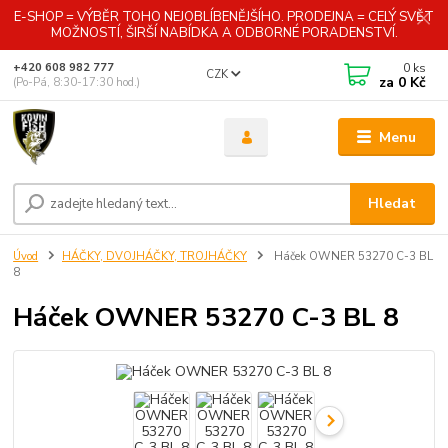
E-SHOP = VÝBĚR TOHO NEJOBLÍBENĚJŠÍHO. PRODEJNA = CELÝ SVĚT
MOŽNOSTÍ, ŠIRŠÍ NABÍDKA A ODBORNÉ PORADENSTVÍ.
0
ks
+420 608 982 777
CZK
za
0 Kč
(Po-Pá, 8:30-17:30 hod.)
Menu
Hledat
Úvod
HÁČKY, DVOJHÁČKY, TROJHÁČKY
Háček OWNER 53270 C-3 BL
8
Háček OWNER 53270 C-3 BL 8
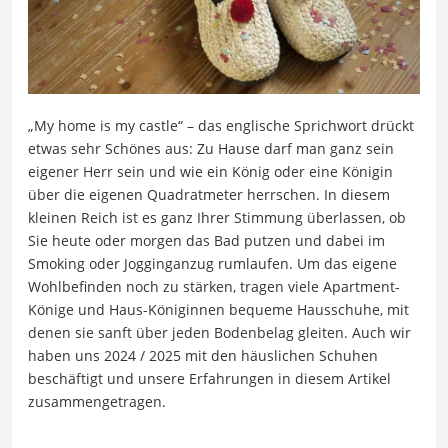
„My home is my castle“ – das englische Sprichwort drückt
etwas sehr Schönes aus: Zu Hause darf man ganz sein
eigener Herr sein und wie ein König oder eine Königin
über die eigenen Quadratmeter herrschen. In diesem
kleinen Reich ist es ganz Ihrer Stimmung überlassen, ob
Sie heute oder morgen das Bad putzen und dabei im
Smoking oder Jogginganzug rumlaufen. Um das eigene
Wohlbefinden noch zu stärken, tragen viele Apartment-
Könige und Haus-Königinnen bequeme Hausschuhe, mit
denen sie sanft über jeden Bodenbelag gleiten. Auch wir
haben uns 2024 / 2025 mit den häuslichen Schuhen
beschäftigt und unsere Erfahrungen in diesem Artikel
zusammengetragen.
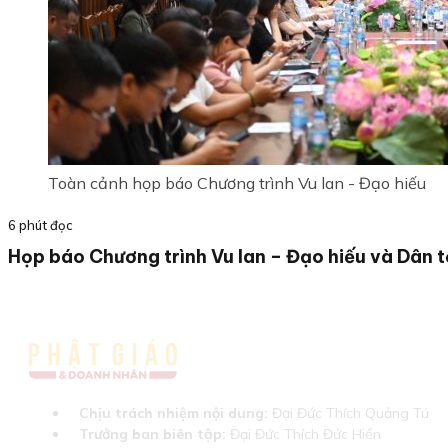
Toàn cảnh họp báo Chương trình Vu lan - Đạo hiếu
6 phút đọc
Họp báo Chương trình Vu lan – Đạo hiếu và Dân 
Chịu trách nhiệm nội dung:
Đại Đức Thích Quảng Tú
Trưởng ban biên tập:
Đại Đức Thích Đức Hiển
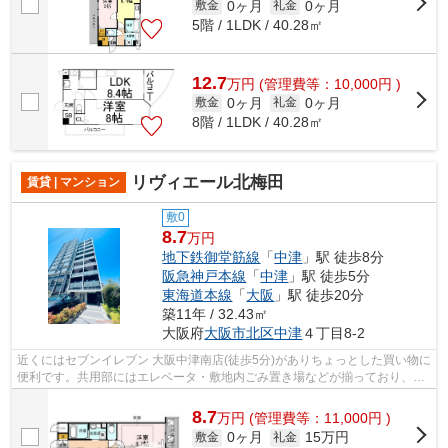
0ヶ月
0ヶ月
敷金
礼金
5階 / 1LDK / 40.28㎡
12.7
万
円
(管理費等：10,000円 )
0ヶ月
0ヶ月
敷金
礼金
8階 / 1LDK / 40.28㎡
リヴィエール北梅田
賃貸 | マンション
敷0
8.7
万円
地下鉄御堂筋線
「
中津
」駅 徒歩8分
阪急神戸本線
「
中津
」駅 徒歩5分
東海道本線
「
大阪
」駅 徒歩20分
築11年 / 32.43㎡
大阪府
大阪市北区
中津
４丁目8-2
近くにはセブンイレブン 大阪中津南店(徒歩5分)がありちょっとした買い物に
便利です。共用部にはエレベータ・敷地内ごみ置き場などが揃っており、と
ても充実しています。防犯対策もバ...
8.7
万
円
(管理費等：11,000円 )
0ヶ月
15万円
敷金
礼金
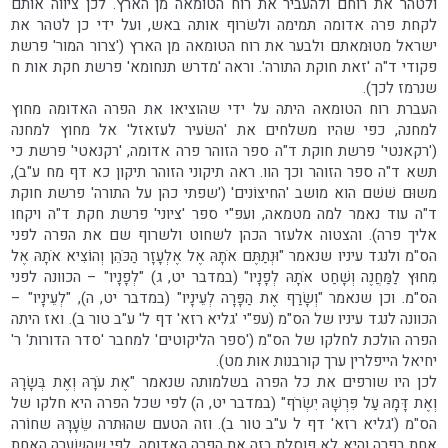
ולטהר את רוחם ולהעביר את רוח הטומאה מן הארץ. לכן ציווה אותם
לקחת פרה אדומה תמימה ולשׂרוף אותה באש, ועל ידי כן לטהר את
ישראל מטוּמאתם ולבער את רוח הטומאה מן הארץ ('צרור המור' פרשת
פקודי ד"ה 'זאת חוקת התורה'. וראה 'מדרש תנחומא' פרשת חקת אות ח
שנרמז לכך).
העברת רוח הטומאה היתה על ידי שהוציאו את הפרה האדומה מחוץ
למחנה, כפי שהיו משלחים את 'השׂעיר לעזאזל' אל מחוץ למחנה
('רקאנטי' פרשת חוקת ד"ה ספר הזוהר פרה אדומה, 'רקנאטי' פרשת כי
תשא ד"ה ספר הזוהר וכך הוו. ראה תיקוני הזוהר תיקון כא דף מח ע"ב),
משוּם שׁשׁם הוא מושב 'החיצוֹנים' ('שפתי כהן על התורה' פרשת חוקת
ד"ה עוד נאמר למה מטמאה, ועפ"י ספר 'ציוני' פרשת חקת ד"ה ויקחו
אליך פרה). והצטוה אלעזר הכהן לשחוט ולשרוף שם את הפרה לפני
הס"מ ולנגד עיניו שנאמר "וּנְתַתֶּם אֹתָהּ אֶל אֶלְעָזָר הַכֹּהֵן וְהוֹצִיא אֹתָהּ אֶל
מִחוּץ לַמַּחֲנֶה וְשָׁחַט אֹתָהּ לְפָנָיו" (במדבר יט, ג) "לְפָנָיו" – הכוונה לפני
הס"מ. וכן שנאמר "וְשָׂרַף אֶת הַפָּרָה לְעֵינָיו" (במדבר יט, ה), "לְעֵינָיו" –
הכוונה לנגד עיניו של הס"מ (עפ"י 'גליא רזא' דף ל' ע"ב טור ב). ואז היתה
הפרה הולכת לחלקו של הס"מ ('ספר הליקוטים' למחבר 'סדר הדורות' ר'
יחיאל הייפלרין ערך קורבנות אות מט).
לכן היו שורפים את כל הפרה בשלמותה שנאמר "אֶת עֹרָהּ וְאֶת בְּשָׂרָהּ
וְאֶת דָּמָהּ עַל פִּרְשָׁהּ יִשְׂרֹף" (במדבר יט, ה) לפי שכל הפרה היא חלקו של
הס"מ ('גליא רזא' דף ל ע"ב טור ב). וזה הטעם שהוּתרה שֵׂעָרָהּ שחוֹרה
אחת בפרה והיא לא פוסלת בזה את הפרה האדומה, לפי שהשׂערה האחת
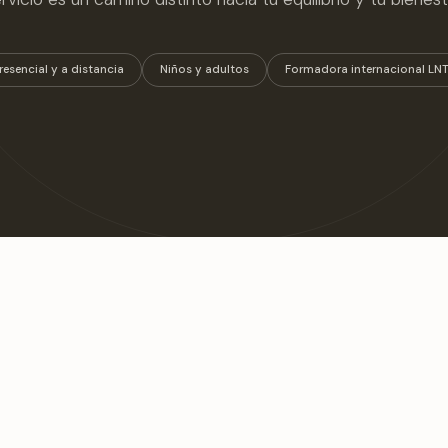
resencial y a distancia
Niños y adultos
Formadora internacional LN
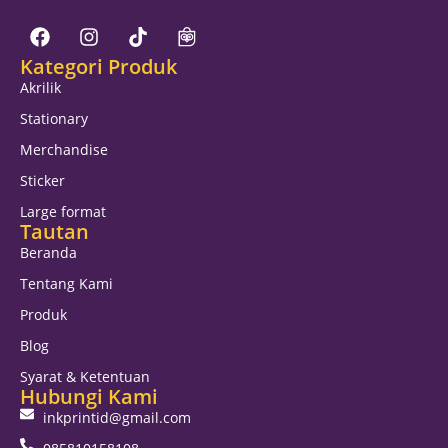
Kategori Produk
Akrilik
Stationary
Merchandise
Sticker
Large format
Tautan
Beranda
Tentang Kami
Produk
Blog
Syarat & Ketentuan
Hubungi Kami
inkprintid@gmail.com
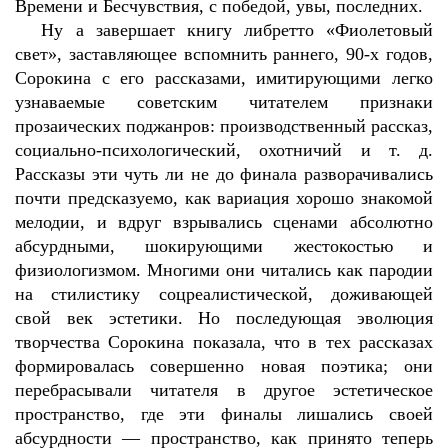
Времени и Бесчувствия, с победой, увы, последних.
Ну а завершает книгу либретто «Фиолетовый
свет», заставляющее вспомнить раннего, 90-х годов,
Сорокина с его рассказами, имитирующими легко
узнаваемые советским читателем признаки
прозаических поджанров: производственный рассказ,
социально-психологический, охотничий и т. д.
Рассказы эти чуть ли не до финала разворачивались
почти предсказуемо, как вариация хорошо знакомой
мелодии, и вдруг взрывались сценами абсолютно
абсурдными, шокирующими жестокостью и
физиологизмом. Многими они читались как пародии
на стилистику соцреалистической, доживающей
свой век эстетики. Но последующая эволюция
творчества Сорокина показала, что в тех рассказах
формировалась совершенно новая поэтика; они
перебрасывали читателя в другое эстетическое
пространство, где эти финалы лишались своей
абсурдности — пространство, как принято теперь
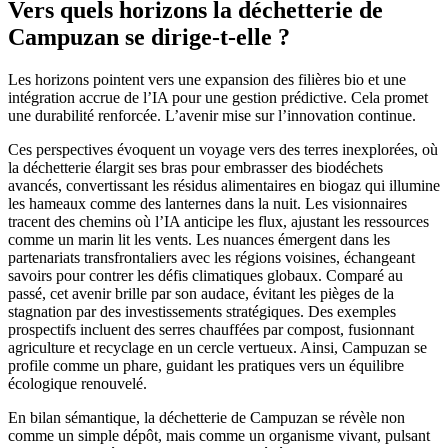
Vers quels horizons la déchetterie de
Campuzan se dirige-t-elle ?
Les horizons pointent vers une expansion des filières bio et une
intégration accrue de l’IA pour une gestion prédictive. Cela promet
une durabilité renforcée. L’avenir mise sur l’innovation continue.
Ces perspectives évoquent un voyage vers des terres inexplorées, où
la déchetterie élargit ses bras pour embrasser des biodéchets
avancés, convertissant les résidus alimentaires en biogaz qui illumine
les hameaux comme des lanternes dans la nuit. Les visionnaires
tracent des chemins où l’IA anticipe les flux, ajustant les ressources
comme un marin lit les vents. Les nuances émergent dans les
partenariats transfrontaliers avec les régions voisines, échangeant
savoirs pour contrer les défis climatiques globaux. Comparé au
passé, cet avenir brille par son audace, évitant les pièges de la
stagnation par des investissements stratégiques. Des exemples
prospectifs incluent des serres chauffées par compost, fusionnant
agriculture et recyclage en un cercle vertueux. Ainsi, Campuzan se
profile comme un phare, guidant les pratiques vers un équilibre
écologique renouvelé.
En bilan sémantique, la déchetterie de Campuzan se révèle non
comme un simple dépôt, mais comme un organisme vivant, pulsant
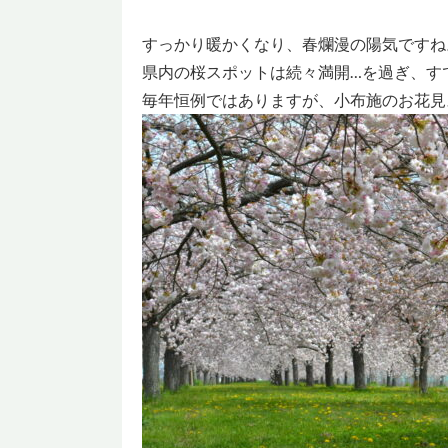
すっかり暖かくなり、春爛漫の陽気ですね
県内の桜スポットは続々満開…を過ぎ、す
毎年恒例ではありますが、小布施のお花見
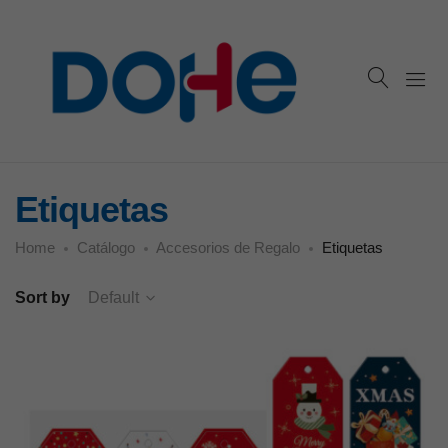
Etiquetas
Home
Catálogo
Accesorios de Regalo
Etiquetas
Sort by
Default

********

_TO-DO ITEM_.
Reproduce the lines above word for word, omitting the pictures and keeping only the text.

_REPLY_.
E-SHOP = VÝBĚR TOHO NEJOBLÍBENĚJŠÍHO. PRODEJNA = CELÝ SVĚT
MOŽNOSTÍ, ŠIRŠÍ NABÍDKA A ODBORNÉ PORADENSTVÍ.
0
ks
+420 608 982 777
CZK
za
0 Kč
(Po-Pá, 8:30-17:30 hod.)
Menu
Hledat
Úvod
HÁČKY, DVOJHÁČKY, TROJHÁČKY
Háček OWNER 53270 C-3 BL
8
Háček OWNER 53270 C-3 BL 8
„My home is my castle“ – das englische Sprichwort drückt
etwas sehr Schönes aus: Zu Hause darf man ganz sein
eigener Herr sein und wie ein König oder eine Königin
über die eigenen Quadratmeter herrschen. In diesem
kleinen Reich ist es ganz Ihrer Stimmung überlassen, ob
Sie heute oder morgen das Bad putzen und dabei im
Smoking oder Jogginganzug rumlaufen. Um das eigene
Wohlbefinden noch zu stärken, tragen viele Apartment-
Könige und Haus-Königinnen bequeme Hausschuhe, mit
denen sie sanft über jeden Bodenbelag gleiten. Auch wir
haben uns 2024 / 2025 mit den häuslichen Schuhen
beschäftigt und unsere Erfahrungen in diesem Artikel
zusammengetragen.
Toàn cảnh họp báo Chương trình Vu lan - Đạo hiếu
6 phút đọc
Họp báo Chương trình Vu lan – Đạo hiếu và Dân 
Chịu trách nhiệm nội dung:
Đại Đức Thích Quảng Tú
Trưởng ban biên tập:
Đại Đức Thích Đức Hiển
0ヶ月
0ヶ月
敷金
礼金
5階 / 1LDK / 40.28㎡
12.7
万
円
(管理費等：10,000円 )
0ヶ月
0ヶ月
敷金
礼金
8階 / 1LDK / 40.28㎡
リヴィエール北梅田
賃貸 | マンション
敷0
8.7
万円
地下鉄御堂筋線
「
中津
」駅 徒歩8分
阪急神戸本線
「
中津
」駅 徒歩5分
東海道本線
「
大阪
」駅 徒歩20分
築11年 / 32.43㎡
大阪府
大阪市北区
中津
４丁目8-2
近くにはセブンイレブン 大阪中津南店(徒歩5分)がありちょっとした買い物に
便利です。共用部にはエレベータ・敷地内ごみ置き場などが揃っており、と
ても充実しています。防犯対策もバ...
8.7
万
円
(管理費等：11,000円 )
0ヶ月
15万円
敷金
礼金
ולטהר את רוחם ולהעביר את רוח הטומאה מן הארץ. לכן ציווה אותם
לקחת פרה אדומה תמימה ולשׂרוף אותה באש, ועל ידי כן לטהר את
ישראל מטוּמאתם ולבער את רוח הטומאה מן הארץ ('צרור המור' פרשת
פקודי ד"ה 'זאת חוקת התורה'. וראה 'מדרש תנחומא' פרשת חקת אות ח
שנרמז לכך).
העברת רוח הטומאה היתה על ידי שהוציאו את הפרה האדומה מחוץ
למחנה, כפי שהיו משלחים את 'השׂעיר לעזאזל' אל מחוץ למחנה
('רקאנטי' פרשת חוקת ד"ה ספר הזוהר פרה אדומה, 'רקנאטי' פרשת כי
תשא ד"ה ספר הזוהר וכך הוו. ראה תיקוני הזוהר תיקון כא דף מח ע"ב),
משוּם שׁשׁם הוא מושב 'החיצוֹנים' ('שפתי כהן על התורה' פרשת חוקת
ד"ה עוד נאמר למה מטמאה, ועפ"י ספר 'ציוני' פרשת חקת ד"ה ויקחו
אליך פרה). והצטוה אלעזר הכהן לשחוט ולשרוף שם את הפרה לפני
הס"מ ולנגד עיניו שנאמר "וּנְתַתֶּם אֹתָהּ אֶל אֶלְעָזָר הַכֹּהֵן וְהוֹצִיא אֹתָהּ אֶל
מִחוּץ לַמַּחֲנֶה וְשָׁחַט אֹתָהּ לְפָנָיו" (במדבר יט, ג) "לְפָנָיו" – הכוונה לפני
הס"מ. וכן שנאמר "וְשָׂרַף אֶת הַפָּרָה לְעֵינָיו" (במדבר יט, ה), "לְעֵינָיו" –
הכוונה לנגד עיניו של הס"מ (עפ"י 'גליא רזא' דף ל' ע"ב טור ב). ואז היתה
הפרה הולכת לחלקו של הס"מ ('ספר הליקוטים' למחבר 'סדר הדורות' ר'
יחיאל הייפלרין ערך קורבנות אות מט).
לכן היו שורפים את כל הפרה בשלמותה שנאמר "אֶת עֹרָהּ וְאֶת בְּשָׂרָהּ
וְאֶת דָּמָהּ עַל פִּרְשָׁהּ יִשְׂרֹף" (במדבר יט, ה) לפי שכל הפרה היא חלקו של
הס"מ ('גליא רזא' דף ל ע"ב טור ב). וזה הטעם שהוּתרה שֵׂעָרָהּ שחוֹרה
אחת בפרה והיא לא פוסלת בזה את הפרה האדומה, לפי שהשׂערה האחת
resencial y a distancia
Niños y adultos
Formadora internacional LN
Kategori Produk
Akrilik
Stationary
Merchandise
Sticker
Large format
Tautan
Beranda
Tentang Kami
Produk
Blog
Syarat & Ketentuan
Hubungi Kami
inkprintid@gmail.com
Времени и Бесчувствия, с победой, увы, последних.
Ну а завершает книгу либретто «Фиолетовый
свет», заставляющее вспомнить раннего, 90-х годов,
Сорокина с его рассказами, имитирующими легко
узнаваемые советским читателем признаки
прозаических поджанров: производственный рассказ,
социально-психологический, охотничий и т. д.
Рассказы эти чуть ли не до финала разворачивались
почти предсказуемо, как вариация хорошо знакомой
мелодии, и вдруг взрывались сценами абсолютно
абсурдными, шокирующими жестокостью и
физиологизмом. Многими они читались как пародии
на стилистику соцреалистической, доживающей
свой век эстетики. Но последующая эволюция
творчества Сорокина показала, что в тех рассказах
формировалась совершенно новая поэтика; они
перебрасывали читателя в другое эстетическое
пространство, где эти финалы лишались своей
абсурдности — пространство, как принято теперь
Vers quels horizons la déchetterie de
Campuzan se dirige-t-elle ?
Les horizons pointent vers une expansion des filières bio et une
intégration accrue de l’IA pour une gestion prédictive. Cela promet
une durabilité renforcée. L’avenir mise sur l’innovation continue.
Ces perspectives évoquent un voyage vers des terres inexplorées, où
la déchetterie élargit ses bras pour embrasser des biodéchets
avancés, convertissant les résidus alimentaires en biogaz qui illumine
les hameaux comme des lanternes dans la nuit. Les visionnaires
tracent des chemins où l’IA anticipe les flux, ajustant les ressources
comme un marin lit les vents. Les nuances émergent dans les
partenariats transfrontaliers avec les régions voisines, échangeant
savoirs pour contrer les défis climatiques globaux. Comparé au
passé, cet avenir brille par son audace, évitant les pièges de la
stagnation par des investissements stratégiques. Des exemples
prospectifs incluent des serres chauffées par compost, fusionnant
agriculture et recyclage en un cercle vertueux. Ainsi, Campuzan se
profile comme un phare, guidant les pratiques vers un équilibre
écologique renouvelé.
En bilan sémantique, la déchetterie de Campuzan se révèle non
comme un simple dépôt, mais comme un organisme vivant, pulsant
すっかり暖かくなり、春爛漫の陽気ですね
県内の桜スポットは続々満開…を過ぎ、す
毎年恒例ではありますが、小布施のお花見
Etiquetas
Home
Catálogo
Accesorios de Regalo
Etiquetas
Sort by
Default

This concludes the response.